Romanisti e laziali non ce la fanno più. Pallotta e Lotito sono stati capaci di ferire ripetutamente l’amore e la passione quasi unici di queste due meravigliose tifoserie. Come? Gestendo le squadre di calcio come aziende. Aziende perdenti sul campo. “La Roma è una principessa che faremo diventare regina”, proclamò nel 2011 “ciccio bello” Di Benedetto, primo pseudo-presidente dell’era a stelle e strisce. Uno che non conosceva nemmeno le regole del gioco più bello del mondo. Sono passati oltre 4 anni e la Roma non solo non è diventata regina, ma, non è più nemmeno principessa. E’ una “Cenerentola” ammansita. “Ho preso un club in coma, lo sto facendo uscire dal coma ma ancora è in terapia intensiva”, dichiarò dal canto suo Lotito nel 2004. Tranne qualche piccola e sporadica soddisfazione (su tutte il derby di Coppa Italia del 26 maggio: trionfo del provincialismo romano), in quasi 12 anni di presidenza Lotito, la Lazio è rimasta in terapia intensiva a livello di risultati sportivi. Attualmente, la squadra è più vicina alla zona retrocessione che a quella con vista sull’Europa. Mentre il bilancio contabile, quello sì, è uno dei pochi non in rosso della Serie A.

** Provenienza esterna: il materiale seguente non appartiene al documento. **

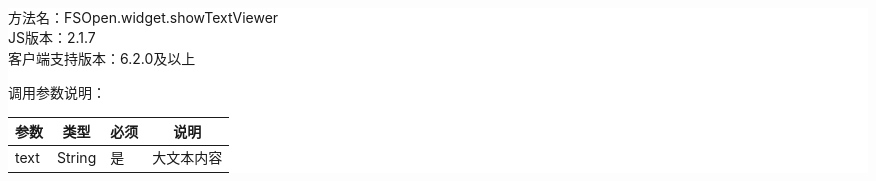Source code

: 方法名：FSOpen.widget.showTextViewer   
JS版本：2.1.7    
客户端支持版本：6.2.0及以上     

调用参数说明：     

| 参数         | 类型      | 必须 | 说明         |
| -------------| ----------| -----| -------------|
| text         | String    | 是   | 大文本内容 |


[image-actioinsheet]: https://open.fxiaoke.com/fscdn/img?imgId=group1/M00/02/04/rBEiBVfZFMuACJRaAAKkouRyTpE291.png
[image-alert]: https://open.fxiaoke.com/fscdn/img?imgId=group1/M00/02/08/rBEiBlfZFRqAf9baAAMtSsaZwiY740.png
[image-confirm]: https://open.fxiaoke.com/fscdn/img?imgId=group1/M00/02/0D/rBEiBVfePH-AM7ULAAG3fca1nvA945.png
[image-preloader]: https://open.fxiaoke.com/fscdn/img?imgId=group1/M00/01/50/rBEiBFfZFy2AOjjvAAQQ1QPdiYU545.png
[image-modal]: https://open.fxiaoke.com/fscdn/img?imgId=group1/M00/02/04/rBEiBVfZF0mAa8DaAAPD-mQkvF0449.png
[image-prompt]: https://open.fxiaoke.com/fscdn/img?imgId=group1/M00/02/09/rBEiBlfZGMGAHTbSAAM7wVYwZwk729.png
[image-picker]: https://open.fxiaoke.com/fscdn/img?imgId=group1/M00/01/50/rBEiBFfZGNKAQFaoAAN4ohNc4Hs196.png
[image-editor]: https://open.fxiaoke.com/fscdn/img?imgId=group1/M00/02/04/rBEiBVfZGOmAQfy-AAG40v_WcD4630.png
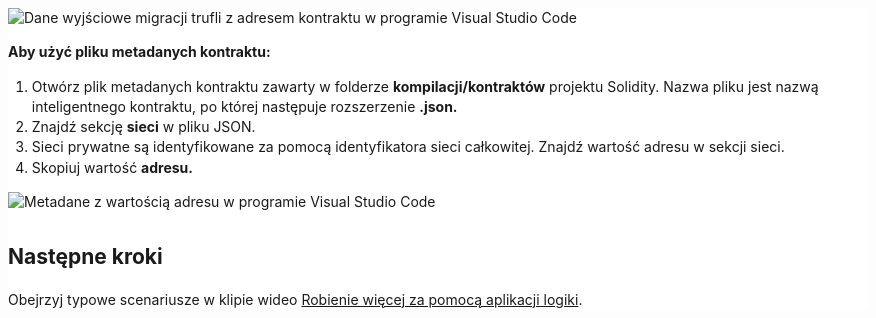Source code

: ![Dane wyjściowe migracji trufli z adresem kontraktu w programie Visual Studio Code](./media/ethereum-logic-app/contract-address-truffle.png)

**Aby użyć pliku metadanych kontraktu:**

1. Otwórz plik metadanych kontraktu zawarty w folderze **kompilacji/kontraktów** projektu Solidity. Nazwa pliku jest nazwą inteligentnego kontraktu, po której następuje rozszerzenie **.json.**
1. Znajdź sekcję **sieci** w pliku JSON.
1. Sieci prywatne są identyfikowane za pomocą identyfikatora sieci całkowitej. Znajdź wartość adresu w sekcji sieci.
1. Skopiuj wartość **adresu.**

![Metadane z wartością adresu w programie Visual Studio Code](./media/ethereum-logic-app/contract-address-metadata.png)

## <a name="next-steps"></a>Następne kroki

Obejrzyj typowe scenariusze w klipie wideo [Robienie więcej za pomocą aplikacji logiki](https://channel9.msdn.com/Shows/Blocktalk/Doing-more-with-Logic-Apps?term=logic%20apps%20blockchain&lang-en=true).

“Romanistità” e “lazialità” calpestate, maltrattate, uccise. Stessa sorte per la storia di questi due gloriosi club: umiliata. In tutto ciò, Pallotta continua a parlare di uno stadio di proprietà che probabilmente non si farà mai. Ma, la realtà ci dice che l’Olimpico è sempre vuoto: per un motivo o per un altro, romanisti e laziali non vanno più allo stadio. L’ultimo derby giocato senza Curve è il massimo esempio di questo stato di cose. E la colpa non è solo dei provvedimenti tanto draconiani quanto pelosi e inutili voluti dal “prefetto di ferro” Gabrielli. Provvedimenti contestati dagli ultras ma contro i quali nè Roma, nè Lazio hanno fatto qualcosa. Tempo fa ci schierammo con Mr. President quando Pallotta definì “fucking idiots” i tifosi che esposerò striscioni oltraggiosi nei confronti della mamma di Ciro Esposito. Allora, esprimemmo solidarietà per Pallotta pesantemente insultato dagli ultrà; oggi sono i tifosi della Roma ad avere la nostra solidarietà. Come hanno tutta la nostra solidarietà i tifosi laziali costretti a sopportare Lotito da oltre due lustri. E purtroppo, sia in casa Roma che in casa Lazio, non si vede luce in fondo al tunnel. Proprio vero, da “Mafia Capitale” a “Pena Capitale”.